§ **STATED EXERCISE**: Copy out the entries below in full and exactly.

§ **DATA ROWS**:
╔══

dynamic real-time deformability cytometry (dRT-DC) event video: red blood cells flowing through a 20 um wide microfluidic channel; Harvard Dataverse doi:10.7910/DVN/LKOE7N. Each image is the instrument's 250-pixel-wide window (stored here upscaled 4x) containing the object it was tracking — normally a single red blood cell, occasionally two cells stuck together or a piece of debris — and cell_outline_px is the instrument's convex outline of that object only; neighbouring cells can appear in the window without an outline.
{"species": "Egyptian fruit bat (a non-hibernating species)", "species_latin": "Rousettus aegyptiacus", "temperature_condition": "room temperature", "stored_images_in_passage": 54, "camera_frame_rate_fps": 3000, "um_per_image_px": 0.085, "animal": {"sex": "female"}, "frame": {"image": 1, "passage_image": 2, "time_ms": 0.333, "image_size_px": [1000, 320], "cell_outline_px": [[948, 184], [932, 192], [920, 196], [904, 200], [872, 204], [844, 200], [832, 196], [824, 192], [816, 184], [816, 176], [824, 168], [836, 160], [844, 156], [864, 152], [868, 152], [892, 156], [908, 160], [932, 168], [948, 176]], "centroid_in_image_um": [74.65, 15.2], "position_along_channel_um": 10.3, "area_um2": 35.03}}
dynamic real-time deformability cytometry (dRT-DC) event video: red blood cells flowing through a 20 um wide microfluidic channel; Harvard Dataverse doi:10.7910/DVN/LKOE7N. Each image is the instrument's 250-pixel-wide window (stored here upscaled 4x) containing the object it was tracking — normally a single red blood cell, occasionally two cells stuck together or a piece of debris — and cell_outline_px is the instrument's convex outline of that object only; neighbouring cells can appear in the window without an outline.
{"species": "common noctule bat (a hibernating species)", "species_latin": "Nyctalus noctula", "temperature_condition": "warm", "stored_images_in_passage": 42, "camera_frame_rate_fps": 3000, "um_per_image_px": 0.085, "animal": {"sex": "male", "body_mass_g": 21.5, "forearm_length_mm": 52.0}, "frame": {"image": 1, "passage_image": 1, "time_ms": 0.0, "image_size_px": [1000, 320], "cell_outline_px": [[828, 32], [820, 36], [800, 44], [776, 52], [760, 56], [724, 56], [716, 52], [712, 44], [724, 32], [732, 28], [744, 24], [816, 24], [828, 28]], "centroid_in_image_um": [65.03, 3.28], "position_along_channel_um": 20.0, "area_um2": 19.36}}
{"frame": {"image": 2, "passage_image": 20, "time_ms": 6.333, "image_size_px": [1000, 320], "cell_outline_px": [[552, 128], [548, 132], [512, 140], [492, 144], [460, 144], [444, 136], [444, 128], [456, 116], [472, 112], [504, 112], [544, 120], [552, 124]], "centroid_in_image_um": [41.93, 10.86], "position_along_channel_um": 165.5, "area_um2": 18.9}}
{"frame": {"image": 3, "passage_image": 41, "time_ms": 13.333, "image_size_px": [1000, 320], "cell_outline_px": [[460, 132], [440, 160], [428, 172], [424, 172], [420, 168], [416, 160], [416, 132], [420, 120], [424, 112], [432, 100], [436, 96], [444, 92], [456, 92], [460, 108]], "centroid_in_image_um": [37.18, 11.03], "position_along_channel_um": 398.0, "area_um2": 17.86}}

╚══

§ **SOLVED EXERCISE**:
dynamic real-time deformability cytometry (dRT-DC) event video: red blood cells flowing through a 20 um wide microfluidic channel; Harvard Dataverse doi:10.7910/DVN/LKOE7N. Each image is the instrument's 250-pixel-wide window (stored here upscaled 4x) containing the object it was tracking — normally a single red blood cell, occasionally two cells stuck together or a piece of debris — and cell_outline_px is the instrument's convex outline of that object only; neighbouring cells can appear in the window without an outline.
{"species": "Egyptian fruit bat (a non-hibernating species)", "species_latin": "Rousettus aegyptiacus", "temperature_condition": "room temperature", "stored_images_in_passage": 54, "camera_frame_rate_fps": 3000, "um_per_image_px": 0.085, "animal": {"sex": "female"}, "frame": {"image": 1, "passage_image": 2, "time_ms": 0.333, "image_size_px": [1000, 320], "cell_outline_px": [[948, 184], [932, 192], [920, 196], [904, 200], [872, 204], [844, 200], [832, 196], [824, 192], [816, 184], [816, 176], [824, 168], [836, 160], [844, 156], [864, 152], [868, 152], [892, 156], [908, 160], [932, 168], [948, 176]], "centroid_in_image_um": [74.65, 15.2], "position_along_channel_um": 10.3, "area_um2": 35.03}}
dynamic real-time deformability cytometry (dRT-DC) event video: red blood cells flowing through a 20 um wide microfluidic channel; Harvard Dataverse doi:10.7910/DVN/LKOE7N. Each image is the instrument's 250-pixel-wide window (stored here upscaled 4x) containing the object it was tracking — normally a single red blood cell, occasionally two cells stuck together or a piece of debris — and cell_outline_px is the instrument's convex outline of that object only; neighbouring cells can appear in the window without an outline.
{"species": "common noctule bat (a hibernating species)", "species_latin": "Nyctalus noctula", "temperature_condition": "warm", "stored_images_in_passage": 42, "camera_frame_rate_fps": 3000, "um_per_image_px": 0.085, "animal": {"sex": "male", "body_mass_g": 21.5, "forearm_length_mm": 52.0}, "frame": {"image": 1, "passage_image": 1, "time_ms": 0.0, "image_size_px": [1000, 320], "cell_outline_px": [[828, 32], [820, 36], [800, 44], [776, 52], [760, 56], [724, 56], [716, 52], [712, 44], [724, 32], [732, 28], [744, 24], [816, 24], [828, 28]], "centroid_in_image_um": [65.03, 3.28], "position_along_channel_um": 20.0, "area_um2": 19.36}}
{"frame": {"image": 2, "passage_image": 20, "time_ms": 6.333, "image_size_px": [1000, 320], "cell_outline_px": [[552, 128], [548, 132], [512, 140], [492, 144], [460, 144], [444, 136], [444, 128], [456, 116], [472, 112], [504, 112], [544, 120], [552, 124]], "centroid_in_image_um": [41.93, 10.86], "position_along_channel_um": 165.5, "area_um2": 18.9}}
{"frame": {"image": 3, "passage_image": 41, "time_ms": 13.333, "image_size_px": [1000, 320], "cell_outline_px": [[460, 132], [440, 160], [428, 172], [424, 172], [420, 168], [416, 160], [416, 132], [420, 120], [424, 112], [432, 100], [436, 96], [444, 92], [456, 92], [460, 108]], "centroid_in_image_um": [37.18, 11.03], "position_along_channel_um": 398.0, "area_um2": 17.86}}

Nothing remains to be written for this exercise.